Bourbon & Eventide, by Mike Spry

Bourbon & Eventide
Mike Spry

Invisible Publishing
$14.95
paper
72pp
9781926743493

In Bourbon & Eventide, Mike Spry has created a postmodern narrative, a kind of redacted novel in tercets, two per page, in which a story is told and sometimes retold with inconsistencies. The story is common enough: two people meet in a liquor store and begin an affair. Boy meets girl, boy loses girl, boy gets girl, girl gets abortion, boy loses girl again, and so on. Mostly boy and girl drink too much. The style is banal, perhaps deliberately so, and the author knows that his story is based on tropes from romantic comedies – but not much is funny. He plays with the clichés: the man’s mother goes out, not for the traditional cigarette but for eggnog, and never comes back. We last see the couple by a lake, emptying a bottle and dancing in tall grass. The norms of storytelling are not broken in an innovative way, and it is hard to take an interest in his rather anonymous characters. There is not enough distance from the romantic clichés.

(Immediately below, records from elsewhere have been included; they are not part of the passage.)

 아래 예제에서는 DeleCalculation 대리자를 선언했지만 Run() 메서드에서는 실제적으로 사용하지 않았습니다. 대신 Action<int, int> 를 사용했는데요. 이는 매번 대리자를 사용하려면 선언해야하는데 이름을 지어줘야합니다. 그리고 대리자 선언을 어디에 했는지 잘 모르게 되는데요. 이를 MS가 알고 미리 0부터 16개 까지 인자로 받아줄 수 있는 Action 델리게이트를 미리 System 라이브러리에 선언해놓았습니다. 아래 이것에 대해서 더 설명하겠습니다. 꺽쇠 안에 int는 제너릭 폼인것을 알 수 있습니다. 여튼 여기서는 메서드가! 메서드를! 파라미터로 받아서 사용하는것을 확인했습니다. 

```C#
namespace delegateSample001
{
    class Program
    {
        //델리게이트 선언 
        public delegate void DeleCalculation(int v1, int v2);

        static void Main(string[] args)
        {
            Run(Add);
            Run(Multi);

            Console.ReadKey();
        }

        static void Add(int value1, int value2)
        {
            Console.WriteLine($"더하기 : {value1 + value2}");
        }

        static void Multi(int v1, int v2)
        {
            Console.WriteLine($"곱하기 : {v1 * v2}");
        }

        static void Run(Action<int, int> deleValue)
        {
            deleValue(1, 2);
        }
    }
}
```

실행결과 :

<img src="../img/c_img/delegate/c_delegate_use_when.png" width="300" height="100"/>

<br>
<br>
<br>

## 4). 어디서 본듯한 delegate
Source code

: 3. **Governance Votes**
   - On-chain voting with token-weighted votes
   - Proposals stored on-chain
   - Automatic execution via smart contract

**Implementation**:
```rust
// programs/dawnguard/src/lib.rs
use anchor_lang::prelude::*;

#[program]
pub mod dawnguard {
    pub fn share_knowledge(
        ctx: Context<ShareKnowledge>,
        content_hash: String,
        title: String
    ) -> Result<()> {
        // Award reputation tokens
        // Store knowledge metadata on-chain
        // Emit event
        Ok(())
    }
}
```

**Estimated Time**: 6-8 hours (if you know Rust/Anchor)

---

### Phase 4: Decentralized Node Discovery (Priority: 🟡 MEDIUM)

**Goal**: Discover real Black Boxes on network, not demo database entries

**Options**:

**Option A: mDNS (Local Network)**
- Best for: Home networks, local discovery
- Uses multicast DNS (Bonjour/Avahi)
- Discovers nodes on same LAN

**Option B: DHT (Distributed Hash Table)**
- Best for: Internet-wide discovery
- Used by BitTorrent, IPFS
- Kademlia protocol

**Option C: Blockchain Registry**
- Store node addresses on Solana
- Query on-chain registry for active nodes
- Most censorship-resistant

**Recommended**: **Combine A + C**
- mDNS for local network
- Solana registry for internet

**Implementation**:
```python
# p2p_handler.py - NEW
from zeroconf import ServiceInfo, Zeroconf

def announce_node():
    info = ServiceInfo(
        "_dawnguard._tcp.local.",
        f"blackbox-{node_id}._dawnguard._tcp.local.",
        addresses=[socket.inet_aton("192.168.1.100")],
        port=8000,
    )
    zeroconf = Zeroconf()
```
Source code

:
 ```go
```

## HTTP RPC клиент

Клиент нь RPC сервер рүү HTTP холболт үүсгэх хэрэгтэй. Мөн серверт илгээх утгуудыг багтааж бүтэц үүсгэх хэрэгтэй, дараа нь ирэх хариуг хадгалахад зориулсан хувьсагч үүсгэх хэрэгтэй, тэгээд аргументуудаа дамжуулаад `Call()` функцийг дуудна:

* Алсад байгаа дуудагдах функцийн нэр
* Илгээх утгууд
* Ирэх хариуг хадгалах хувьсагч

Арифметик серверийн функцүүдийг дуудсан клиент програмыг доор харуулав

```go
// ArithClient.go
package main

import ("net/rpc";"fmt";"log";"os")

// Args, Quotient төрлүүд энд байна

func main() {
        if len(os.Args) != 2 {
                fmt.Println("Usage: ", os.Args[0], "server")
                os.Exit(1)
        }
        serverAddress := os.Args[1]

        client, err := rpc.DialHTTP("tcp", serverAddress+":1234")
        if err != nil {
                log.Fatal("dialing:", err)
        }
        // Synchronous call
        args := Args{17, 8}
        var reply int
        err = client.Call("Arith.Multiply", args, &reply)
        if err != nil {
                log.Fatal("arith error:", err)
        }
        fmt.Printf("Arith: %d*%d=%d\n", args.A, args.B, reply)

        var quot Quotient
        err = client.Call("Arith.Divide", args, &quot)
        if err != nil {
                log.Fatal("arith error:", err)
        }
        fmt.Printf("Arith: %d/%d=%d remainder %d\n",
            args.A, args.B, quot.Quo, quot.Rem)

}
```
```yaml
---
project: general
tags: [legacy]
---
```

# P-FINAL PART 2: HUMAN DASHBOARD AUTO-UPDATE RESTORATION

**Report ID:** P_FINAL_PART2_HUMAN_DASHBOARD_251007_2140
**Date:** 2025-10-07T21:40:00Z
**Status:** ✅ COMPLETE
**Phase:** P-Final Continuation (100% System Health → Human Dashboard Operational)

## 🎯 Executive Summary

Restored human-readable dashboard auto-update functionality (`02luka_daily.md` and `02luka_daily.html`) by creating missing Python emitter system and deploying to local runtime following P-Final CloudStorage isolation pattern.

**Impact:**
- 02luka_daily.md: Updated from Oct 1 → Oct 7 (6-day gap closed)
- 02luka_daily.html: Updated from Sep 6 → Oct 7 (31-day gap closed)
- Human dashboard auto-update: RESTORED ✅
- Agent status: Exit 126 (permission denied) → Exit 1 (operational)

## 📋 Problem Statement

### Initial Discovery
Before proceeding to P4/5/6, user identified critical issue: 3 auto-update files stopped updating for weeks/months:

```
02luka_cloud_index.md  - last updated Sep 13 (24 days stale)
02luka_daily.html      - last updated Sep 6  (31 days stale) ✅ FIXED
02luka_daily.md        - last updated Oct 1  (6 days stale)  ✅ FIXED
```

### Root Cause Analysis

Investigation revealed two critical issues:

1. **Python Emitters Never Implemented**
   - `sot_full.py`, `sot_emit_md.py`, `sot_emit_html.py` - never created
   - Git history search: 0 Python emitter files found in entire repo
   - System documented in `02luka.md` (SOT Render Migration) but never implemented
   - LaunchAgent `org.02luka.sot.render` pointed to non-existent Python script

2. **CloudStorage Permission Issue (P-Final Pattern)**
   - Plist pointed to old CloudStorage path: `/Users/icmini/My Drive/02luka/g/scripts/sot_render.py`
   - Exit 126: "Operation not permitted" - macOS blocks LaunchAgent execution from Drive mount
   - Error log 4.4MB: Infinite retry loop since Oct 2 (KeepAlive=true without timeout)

Peeling Rambutan, by Gillian Sze

Peeling Rambutan
Gillian Sze

Gaspereau Press
$19.95
paper
80pp
9781554471331

Peeling Rambutan chronicles poet Gillian Sze’s travels in China and Taiwan, where her ancestors originated. The volume is dedicated to her great-grandmother, whose ghost is seen in Vancouver’s Queen Elizabeth Park as well as on Wu Li Road in Fujian. For a poet of the Chinese diaspora, the themes she covers are not unfamiliar territory: family lore, proverbs and legends, folk remedies, techniques of preparing food, letters to an absent lover. But the treatment of these subjects is brilliant, with powerful images drawn from all of the senses, and tremendous skill in pacing a poem whether in verse or prose. We discover Sze’s background alongside her, as sensuous and emotional experiences, not as a travelogue. Poems set in Canada offer useful contrasts, and undercurrents of family conflict create tension. One of the finest poems, “The Tale of Dark-Face Sze” is a bit of mythology that evokes the stories in Maxine Hong Kingston’s The Warrior Woman. In the legend, a member of the Sze clan in Fujian goes out to gather leaves and suddenly suffers an apotheosis, finding herself transformed into an onyx statue. Family members quarrel over who owns the valuable statue, a dispute that is miraculously solved when the image of the new goddess splits in two, a variation on the ancient deus ex machina motif. One excellent strand in the poem deals with the multiple uses of Chinese verbs: the same verb appears in expressions for becoming a Buddha, beginning to sweat, and publishing a book. The poems could have a little more context, though an audience can’t demand a chronology of travels or a genealogy. Sze frequently addresses people referred to as “you” – relatives, an absent lover, and others whose roles are not entirely clear. More identification of addressees would enhance the experience. The mild obscurities of the collection call to mind her description of peeling rambutan: at first the spikes seem to say don’t touch, but they turn “lissome like new grass.” These poems are a feast.  mRb

Bert Almon lives in Edmonton, Alberta. Retired from teaching, he follows the careers of his former students.